The same vibe exists in educational simulations like Factorio, SimCity/Micropolis, and The Sims — call it vibe space industry, vibe city planning, vibe architecture, or vibe parenting. You drop some zones, throw up some walls, dig out a swimming pool, tweak a slider, pop out some babies, see what happens. It’s empowering and often inspiring.

But you don’t want to live in a city you vibe-mayored in SimCity, with a vibe-tunneled Boring Company loop, or ride a vibe-planned HyperLoop, or board a vibe-engineered rocket operating under “Full Self-Delusion” mode, held together with PowerPoint and optimism, headed for a Rapid Unscheduled Disassembly.

The road from vibe coding to craft coding is a natural one. You start by exploring. Then you get curious. You want to understand more. You want your code to be shareable, readable, fixable. You want to build things you’re proud of, and that others can build on.

This is especially relevant now because AI-assisted coding is amplifying both the good and the bad. Tools like Cursor and Copilot can accelerate comprehension, or they can accelerate incoherence. They can help you learn faster, or help you skip learning entirely. It depends on how you use them.

But used with intention, LLMs can support craft coding, as a "coherence engine" rather than a "chaos reactor". They can serve as a kind of coherence engine — helping you align code with documentation, keep multi-dialect implementations in sync, and build multi-resolution natural language explanations of your design. They’re not just code generators. They’re context managers, language translators, spaghetti groomers, diff explainers, OCD style critics, grammar police, relentless lint pickers, code and documentation searchers and summarizers, and conversation partners. And if you treat them that way — as tools to reinforce clarity and coherence — they can be an extraordinary asset.

So this isn’t about gatekeeping. I’m not saying vibe coders aren’t welcome. I’m saying: if you’re interested in the practice of craft coding — in learning, building, and maintaining systems that make sense — then you’ll probably want something more than vibes.

And if you’ve got a better name than “craft coding,” I’m all ears. But what matters isn’t the name. It’s the practice.

I think you should try more tools and use cases.

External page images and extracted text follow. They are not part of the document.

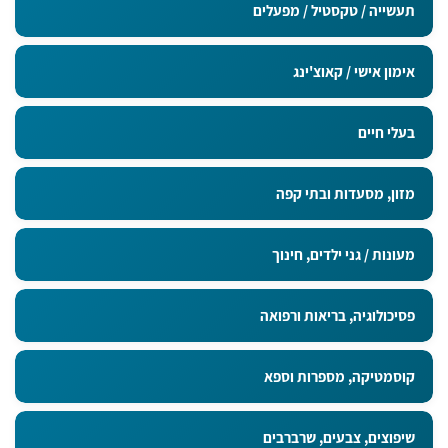
תעשייה / טקסטיל / מפעלים
אימון אישי / קאוצ'ינג
בעלי חיים
מזון, מסעדות ובתי קפה
מעונות / גני ילדים, חינוך
פסיכולוגיה, בריאות ורפואה
קוסמטיקה, מספרות וספא
שיפוצים, צבעים, שרברבים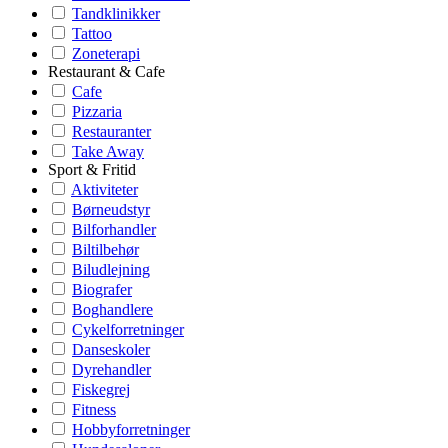
Tandklinikker
Tattoo
Zoneterapi
Restaurant & Cafe
Cafe
Pizzaria
Restauranter
Take Away
Sport & Fritid
Aktiviteter
Børneudstyr
Bilforhandler
Biltilbehør
Biludlejning
Biografer
Boghandlere
Cykelforretninger
Danseskoler
Dyrehandler
Fiskegrej
Fitness
Hobbyforretninger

Yes some of the current AI coding tools will fail at some use cases and tasks, but some others tools might give you good results. For example, Devin is pretty bad at some trivial frontend tasks in my testing, but cursor is way better.

I have good success with web development and JavaScript in particular, on several large codebases.

I also built my own AI coding and eval tools that suits my needs, though cursor has largely replaced the AI coding tool that I built.